**RICHIESTA SCRITTA 1**.
Nel testo sul consumo di suolo in Italia, trasforma in un breve elenco puntato il paragrafo che inizia con «Il nuovo Rapporto “Consumo di suolo», mantenendone i fatti principali.
**RICHIESTA SCRITTA 2**.
Ricopia tali e quali le righe dei record, partendo da quella che contiene "genus: Timandra" e proseguendo fino all'ultima riga dei record, entrambe incluse.

**ESTRATTO DEL DOCUMENTO**.
· · · · ·
Consumo di suolo in Italia: continua l’assalto al territorio, cresce la fragilità climatica
Il nuovo Rapporto ISPRA-SNPA conferma: l’Italia continua a divorare territorio. Nel 2024 consumati 83,7 km² di suolo in un anno, 2,7 m² al secondo. In assenza di una legge nazionale, il cemento avanza su campi agricoli, coste e aree a rischio idrogeologico, aggravando crisi climatica e ingiustizie ambientali.
Il nuovo Rapporto “Consumo di suolo, dinamiche territoriali e servizi ecosistemici 2025” di ISPRA e SNPA fotografa un Paese che continua a divorare territori agricoli ed ecosistemi come se non ci fosse domani. Tra il 2023 e il 2024 sono stati consumati 83,7 km² di suolo: più di 2,7 metri quadrati al secondo. È il valore più alto degli ultimi 12 anni.
· · · · ·
Record da una raccolta
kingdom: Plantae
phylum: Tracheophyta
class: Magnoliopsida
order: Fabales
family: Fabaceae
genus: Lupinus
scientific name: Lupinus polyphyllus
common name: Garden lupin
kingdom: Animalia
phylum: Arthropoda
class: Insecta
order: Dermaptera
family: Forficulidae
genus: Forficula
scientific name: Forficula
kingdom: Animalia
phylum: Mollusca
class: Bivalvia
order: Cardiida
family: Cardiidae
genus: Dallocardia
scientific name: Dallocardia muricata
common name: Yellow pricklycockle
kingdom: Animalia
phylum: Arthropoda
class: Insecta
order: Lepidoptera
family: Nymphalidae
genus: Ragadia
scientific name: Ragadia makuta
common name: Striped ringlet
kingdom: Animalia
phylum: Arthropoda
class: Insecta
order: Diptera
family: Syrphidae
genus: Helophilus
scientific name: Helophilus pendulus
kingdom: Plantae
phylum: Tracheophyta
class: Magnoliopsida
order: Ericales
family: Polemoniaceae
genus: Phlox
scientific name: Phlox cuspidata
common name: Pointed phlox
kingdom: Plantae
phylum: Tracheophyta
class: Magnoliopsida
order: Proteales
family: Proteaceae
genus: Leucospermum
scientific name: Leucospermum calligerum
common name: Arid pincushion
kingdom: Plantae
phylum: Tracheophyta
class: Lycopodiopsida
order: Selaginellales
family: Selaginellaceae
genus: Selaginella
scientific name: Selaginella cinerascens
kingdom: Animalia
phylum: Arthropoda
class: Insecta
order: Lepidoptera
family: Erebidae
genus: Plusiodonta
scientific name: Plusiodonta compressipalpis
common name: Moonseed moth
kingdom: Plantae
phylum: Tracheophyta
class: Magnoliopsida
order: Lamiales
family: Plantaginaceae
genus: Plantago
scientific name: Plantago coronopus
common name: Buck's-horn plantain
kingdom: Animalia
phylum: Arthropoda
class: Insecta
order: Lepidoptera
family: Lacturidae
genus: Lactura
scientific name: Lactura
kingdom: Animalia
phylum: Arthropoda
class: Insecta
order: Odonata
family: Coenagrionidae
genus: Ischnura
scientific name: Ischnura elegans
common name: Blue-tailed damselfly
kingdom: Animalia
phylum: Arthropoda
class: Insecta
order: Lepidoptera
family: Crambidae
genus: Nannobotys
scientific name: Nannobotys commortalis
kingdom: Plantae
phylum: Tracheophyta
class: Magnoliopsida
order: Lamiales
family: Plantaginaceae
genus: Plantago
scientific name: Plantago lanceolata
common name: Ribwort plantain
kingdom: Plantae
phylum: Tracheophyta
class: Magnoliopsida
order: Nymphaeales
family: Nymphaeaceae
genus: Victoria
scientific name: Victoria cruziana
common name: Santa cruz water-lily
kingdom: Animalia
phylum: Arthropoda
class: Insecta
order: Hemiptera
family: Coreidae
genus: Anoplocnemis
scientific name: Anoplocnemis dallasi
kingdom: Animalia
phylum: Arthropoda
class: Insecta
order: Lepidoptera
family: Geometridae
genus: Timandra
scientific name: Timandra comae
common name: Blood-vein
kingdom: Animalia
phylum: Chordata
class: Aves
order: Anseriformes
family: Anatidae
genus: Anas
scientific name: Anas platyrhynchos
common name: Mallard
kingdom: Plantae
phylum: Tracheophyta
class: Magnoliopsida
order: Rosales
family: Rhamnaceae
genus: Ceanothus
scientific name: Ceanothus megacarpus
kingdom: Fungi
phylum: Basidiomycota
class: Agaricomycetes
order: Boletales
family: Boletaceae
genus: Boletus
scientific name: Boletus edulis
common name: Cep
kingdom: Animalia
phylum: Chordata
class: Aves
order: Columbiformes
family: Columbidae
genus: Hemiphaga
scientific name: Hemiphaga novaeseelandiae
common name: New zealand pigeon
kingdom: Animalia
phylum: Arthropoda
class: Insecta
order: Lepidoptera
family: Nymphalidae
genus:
· · · · ·
**RISPOSTA COMPLETA 1**.
- Il Rapporto “Consumo di suolo, dinamiche territoriali e servizi ecosistemici 2025” di ISPRA e SNPA descrive un Paese che continua a divorare territori agricoli ed ecosistemi.
- Tra il 2023 e il 2024 sono stati consumati 83,7 km² di suolo, più di 2,7 metri quadrati al secondo.
- È il valore più alto degli ultimi 12 anni.

**RISPOSTA COMPLETA 2**.
genus: Timandra
scientific name: Timandra comae
common name: Blood-vein
kingdom: Animalia
phylum: Chordata
class: Aves
order: Anseriformes
family: Anatidae
genus: Anas
scientific name: Anas platyrhynchos
common name: Mallard
kingdom: Plantae
phylum: Tracheophyta
class: Magnoliopsida
order: Rosales
family: Rhamnaceae
genus: Ceanothus
scientific name: Ceanothus megacarpus
kingdom: Fungi
phylum: Basidiomycota
class: Agaricomycetes
order: Boletales
family: Boletaceae
genus: Boletus
scientific name: Boletus edulis
common name: Cep
kingdom: Animalia
phylum: Chordata
class: Aves
order: Columbiformes
family: Columbidae
genus: Hemiphaga
scientific name: Hemiphaga novaeseelandiae
common name: New zealand pigeon
kingdom: Animalia
phylum: Arthropoda
class: Insecta
order: Lepidoptera
family: Nymphalidae
genus:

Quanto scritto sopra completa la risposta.